05:53 C'est l'une des raisons clairement invoquées.
05:55 On voit très clairement la direction que prend la pratique de la religion chez cet homme, on l'a dit, qui a été expulsé en fait en Géorgie par la France.
06:07 Et depuis l'attentat perpétré à Arras, la Géorgie l'a expulsé.
06:10 Il se trouve actuellement en Arménie.
06:12 Et malgré tout, il sait que la justice française va venir le chercher à un moment donné, va vouloir l'interroger.
06:17 En tout cas, il s'y prépare.
06:19 Écoutez ce qu'il nous dit à ce propos.
06:21 Aujourd'hui je suis prêt, mais pourquoi je compte, je peur, après vous me renvoyer à la Russie encore une fois.

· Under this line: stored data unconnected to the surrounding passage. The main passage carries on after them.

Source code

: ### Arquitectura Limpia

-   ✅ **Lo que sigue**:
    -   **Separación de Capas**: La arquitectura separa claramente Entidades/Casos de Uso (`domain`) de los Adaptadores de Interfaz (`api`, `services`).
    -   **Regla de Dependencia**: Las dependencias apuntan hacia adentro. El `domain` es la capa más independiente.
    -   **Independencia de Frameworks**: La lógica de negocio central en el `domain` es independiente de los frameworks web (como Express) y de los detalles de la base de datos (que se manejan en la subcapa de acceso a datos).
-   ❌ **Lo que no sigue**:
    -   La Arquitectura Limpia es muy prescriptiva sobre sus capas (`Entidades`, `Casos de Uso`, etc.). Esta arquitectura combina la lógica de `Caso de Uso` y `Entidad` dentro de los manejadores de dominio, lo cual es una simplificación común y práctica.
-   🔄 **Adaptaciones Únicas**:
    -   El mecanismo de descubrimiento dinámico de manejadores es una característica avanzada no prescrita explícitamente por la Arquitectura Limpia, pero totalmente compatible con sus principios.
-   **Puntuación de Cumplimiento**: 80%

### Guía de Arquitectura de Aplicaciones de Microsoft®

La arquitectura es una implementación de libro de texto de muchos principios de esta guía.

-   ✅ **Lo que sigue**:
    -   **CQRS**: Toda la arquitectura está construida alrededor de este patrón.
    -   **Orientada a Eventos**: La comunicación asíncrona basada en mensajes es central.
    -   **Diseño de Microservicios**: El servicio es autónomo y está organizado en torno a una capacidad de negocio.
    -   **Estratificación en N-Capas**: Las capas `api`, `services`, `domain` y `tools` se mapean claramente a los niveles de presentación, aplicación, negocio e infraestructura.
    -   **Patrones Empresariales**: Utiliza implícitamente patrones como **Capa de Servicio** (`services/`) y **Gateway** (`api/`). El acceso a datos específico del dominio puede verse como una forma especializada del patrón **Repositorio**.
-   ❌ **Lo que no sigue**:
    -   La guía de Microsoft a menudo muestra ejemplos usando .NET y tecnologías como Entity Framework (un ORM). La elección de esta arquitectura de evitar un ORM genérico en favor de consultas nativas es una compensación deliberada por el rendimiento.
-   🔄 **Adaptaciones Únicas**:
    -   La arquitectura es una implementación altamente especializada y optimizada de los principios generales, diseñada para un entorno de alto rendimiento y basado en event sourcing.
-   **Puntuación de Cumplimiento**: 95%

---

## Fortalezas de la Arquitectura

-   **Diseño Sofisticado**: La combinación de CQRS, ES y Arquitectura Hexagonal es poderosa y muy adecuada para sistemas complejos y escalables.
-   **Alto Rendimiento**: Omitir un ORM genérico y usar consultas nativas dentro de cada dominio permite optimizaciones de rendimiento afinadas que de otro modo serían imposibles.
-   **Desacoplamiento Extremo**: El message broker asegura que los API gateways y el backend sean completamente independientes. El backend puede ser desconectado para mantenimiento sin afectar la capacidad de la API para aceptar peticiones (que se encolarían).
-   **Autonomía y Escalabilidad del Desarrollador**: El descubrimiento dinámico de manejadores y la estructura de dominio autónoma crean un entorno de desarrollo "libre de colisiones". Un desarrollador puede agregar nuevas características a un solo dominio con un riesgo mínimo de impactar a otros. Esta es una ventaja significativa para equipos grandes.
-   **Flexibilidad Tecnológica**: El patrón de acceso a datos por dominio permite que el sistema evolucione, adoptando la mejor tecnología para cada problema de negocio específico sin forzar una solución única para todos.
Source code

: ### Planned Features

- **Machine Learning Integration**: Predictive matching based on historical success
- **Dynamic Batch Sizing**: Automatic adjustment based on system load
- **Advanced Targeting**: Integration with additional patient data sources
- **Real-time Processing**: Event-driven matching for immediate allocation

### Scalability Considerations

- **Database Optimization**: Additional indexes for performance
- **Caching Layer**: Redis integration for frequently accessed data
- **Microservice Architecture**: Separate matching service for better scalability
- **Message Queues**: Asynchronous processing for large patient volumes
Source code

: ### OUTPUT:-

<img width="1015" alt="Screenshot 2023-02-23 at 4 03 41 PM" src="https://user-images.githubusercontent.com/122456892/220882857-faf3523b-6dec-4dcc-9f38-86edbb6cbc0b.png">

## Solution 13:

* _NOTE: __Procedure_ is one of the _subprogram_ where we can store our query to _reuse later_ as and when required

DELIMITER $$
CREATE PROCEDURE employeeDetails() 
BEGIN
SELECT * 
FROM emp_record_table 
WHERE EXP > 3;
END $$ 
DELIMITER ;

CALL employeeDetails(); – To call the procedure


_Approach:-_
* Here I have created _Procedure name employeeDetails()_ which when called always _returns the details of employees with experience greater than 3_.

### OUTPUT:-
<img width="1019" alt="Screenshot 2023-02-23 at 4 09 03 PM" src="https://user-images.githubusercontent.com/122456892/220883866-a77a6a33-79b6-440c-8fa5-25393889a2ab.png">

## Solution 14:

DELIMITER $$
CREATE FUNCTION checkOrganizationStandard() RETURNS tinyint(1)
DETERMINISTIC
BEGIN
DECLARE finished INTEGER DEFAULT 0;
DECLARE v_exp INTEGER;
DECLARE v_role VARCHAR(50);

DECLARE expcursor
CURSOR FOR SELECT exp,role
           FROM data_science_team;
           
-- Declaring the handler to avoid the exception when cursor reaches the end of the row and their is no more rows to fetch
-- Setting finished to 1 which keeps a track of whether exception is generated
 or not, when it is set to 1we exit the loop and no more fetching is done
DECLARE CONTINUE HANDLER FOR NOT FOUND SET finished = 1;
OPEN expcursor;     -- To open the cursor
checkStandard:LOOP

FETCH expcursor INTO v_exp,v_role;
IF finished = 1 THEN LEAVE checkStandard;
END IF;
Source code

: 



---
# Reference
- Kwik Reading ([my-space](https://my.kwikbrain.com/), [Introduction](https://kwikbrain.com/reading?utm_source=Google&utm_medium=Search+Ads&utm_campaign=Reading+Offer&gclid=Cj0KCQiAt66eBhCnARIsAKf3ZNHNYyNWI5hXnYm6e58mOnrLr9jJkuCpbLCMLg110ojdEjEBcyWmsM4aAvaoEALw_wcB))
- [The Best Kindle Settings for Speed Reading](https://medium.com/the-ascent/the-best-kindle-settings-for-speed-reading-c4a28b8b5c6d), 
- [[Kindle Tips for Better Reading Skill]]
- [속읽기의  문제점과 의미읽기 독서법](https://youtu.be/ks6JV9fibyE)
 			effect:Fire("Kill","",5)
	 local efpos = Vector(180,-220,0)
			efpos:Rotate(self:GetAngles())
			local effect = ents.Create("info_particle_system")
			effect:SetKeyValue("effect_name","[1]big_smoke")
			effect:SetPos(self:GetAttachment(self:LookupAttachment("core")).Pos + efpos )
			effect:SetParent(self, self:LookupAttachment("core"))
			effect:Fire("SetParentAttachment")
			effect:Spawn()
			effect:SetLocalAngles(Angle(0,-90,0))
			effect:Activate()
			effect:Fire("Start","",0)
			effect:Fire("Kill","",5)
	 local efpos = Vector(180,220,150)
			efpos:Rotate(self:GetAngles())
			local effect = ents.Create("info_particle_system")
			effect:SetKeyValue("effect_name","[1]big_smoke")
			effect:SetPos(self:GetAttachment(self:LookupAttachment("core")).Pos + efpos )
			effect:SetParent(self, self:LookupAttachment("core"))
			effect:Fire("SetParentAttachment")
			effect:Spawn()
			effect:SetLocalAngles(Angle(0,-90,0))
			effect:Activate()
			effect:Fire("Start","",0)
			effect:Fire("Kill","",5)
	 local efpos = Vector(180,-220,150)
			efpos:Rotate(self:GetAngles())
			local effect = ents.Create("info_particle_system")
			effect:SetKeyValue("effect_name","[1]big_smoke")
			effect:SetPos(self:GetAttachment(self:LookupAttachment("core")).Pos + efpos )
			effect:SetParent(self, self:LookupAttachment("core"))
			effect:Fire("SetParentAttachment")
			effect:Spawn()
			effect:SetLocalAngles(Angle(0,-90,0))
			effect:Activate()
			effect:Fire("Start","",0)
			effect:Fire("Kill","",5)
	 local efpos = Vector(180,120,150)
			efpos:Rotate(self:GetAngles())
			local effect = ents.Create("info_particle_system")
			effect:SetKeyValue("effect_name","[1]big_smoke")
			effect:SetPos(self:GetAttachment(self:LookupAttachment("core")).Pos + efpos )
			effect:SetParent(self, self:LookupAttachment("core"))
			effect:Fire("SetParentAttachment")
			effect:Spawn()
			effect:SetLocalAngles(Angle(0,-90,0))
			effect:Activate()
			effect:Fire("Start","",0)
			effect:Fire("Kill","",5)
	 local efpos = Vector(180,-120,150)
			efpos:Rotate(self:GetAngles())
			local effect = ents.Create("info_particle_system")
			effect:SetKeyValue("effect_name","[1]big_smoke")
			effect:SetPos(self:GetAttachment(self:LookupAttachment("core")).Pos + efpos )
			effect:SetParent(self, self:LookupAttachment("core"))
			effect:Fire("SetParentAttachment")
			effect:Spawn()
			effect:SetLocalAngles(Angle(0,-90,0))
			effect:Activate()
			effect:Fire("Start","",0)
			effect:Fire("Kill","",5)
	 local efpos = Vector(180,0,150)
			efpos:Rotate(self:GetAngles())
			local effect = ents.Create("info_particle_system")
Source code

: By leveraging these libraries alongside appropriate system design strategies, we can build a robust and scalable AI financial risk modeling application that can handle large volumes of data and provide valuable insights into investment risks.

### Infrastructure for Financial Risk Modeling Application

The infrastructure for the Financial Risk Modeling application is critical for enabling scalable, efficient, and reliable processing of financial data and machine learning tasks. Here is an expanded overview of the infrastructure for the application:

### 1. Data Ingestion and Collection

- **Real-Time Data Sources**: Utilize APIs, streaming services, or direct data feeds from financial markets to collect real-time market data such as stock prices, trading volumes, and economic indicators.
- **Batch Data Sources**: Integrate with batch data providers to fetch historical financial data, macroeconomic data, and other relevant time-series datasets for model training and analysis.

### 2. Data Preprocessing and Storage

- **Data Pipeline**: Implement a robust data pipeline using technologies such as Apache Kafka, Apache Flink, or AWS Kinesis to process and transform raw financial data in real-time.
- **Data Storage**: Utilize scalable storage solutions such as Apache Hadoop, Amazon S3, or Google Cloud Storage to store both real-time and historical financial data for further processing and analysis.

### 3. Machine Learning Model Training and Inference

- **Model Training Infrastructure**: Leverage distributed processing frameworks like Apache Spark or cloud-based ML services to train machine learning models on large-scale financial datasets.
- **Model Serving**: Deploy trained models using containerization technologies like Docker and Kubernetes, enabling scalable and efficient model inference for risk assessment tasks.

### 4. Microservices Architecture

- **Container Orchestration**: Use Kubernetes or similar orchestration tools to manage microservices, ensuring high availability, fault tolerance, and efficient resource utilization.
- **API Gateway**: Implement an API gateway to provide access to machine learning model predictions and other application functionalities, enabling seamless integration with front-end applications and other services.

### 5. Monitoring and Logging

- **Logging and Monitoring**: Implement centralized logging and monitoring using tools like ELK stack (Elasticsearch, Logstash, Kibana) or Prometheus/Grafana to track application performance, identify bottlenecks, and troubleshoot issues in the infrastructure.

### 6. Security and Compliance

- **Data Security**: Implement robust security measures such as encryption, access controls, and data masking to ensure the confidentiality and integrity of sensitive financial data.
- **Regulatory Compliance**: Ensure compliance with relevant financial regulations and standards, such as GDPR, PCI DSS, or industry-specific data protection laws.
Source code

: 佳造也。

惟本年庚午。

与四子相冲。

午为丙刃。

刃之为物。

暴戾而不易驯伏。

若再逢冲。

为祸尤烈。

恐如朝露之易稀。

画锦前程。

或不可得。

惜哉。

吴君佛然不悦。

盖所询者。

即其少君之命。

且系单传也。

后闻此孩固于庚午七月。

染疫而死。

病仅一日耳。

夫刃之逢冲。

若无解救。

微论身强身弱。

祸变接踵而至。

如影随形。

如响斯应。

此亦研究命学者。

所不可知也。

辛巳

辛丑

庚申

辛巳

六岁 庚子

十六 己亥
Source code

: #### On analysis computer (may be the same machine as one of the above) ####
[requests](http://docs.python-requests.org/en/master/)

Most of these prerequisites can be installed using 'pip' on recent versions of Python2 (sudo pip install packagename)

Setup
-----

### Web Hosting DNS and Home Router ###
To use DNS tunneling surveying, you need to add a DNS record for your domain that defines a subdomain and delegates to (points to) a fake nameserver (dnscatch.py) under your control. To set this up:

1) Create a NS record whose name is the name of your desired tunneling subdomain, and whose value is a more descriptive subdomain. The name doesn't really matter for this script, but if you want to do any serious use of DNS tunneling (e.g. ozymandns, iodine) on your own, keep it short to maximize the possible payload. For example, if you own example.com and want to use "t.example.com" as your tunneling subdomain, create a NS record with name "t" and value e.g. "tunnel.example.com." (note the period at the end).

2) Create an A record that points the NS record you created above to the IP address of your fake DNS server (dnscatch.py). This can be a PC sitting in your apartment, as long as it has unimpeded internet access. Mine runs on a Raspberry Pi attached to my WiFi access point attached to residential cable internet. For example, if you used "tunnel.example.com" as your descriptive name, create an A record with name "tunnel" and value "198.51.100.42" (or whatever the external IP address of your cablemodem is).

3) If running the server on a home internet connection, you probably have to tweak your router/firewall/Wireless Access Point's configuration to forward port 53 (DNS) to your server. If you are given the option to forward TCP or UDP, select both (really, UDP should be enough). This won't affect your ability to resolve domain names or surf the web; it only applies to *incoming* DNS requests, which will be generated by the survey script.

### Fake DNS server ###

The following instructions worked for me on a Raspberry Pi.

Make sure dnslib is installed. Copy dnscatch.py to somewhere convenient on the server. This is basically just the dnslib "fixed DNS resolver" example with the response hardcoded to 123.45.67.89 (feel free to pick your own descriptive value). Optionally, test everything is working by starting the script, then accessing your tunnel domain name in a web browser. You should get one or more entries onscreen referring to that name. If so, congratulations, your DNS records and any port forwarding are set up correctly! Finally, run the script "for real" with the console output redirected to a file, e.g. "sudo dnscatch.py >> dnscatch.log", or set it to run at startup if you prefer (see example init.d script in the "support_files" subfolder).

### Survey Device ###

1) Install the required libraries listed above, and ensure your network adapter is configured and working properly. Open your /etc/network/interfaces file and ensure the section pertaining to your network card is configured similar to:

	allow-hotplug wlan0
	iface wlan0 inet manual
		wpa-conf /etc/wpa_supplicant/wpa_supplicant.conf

06:28 Donc vous êtes d'accord pour répondre à la justice française, mais vous ne voulez pas repartir en Russie, c'est ça ?
06:33 Je ne cache rien. Aujourd'hui c'est impossible de cacher quelque chose.
06:38 Parce que vous voyez, je ne suis pas un homme public et je ne veux pas en être.
06:42 Mais aujourd'hui, j'ai obligé de m'expliquer.
06:46 J'attends tout le temps, j'attends qu'il viendra un jour, il viendra me chercher.
06:51 Un jour, ils viendront me chercher, voilà ce qu'il dit.
06:54 Et effectivement, ce n'est pas impossible parce qu'on le sait, l'attentat a été perpétré il n'y a qu'un jour.
06:58 Aujourd'hui, cet homme, il y a ses trois fils qui sont en détention pour des faits liés au terrorisme.
07:03 Et l'enquête sur l'attentat d'Arras, l'information judiciaire, les investigations ne font que commencer.
07:09 On se doute que les enquêteurs, à un moment donné, vont vouloir l'interroger.
07:12 On l'a dit, il se trouve en Arménie et les choses ne sont pas simples.
07:16 Mais il n'est pas exclu qu'un jour, les magistrats français veuillent l'entendre.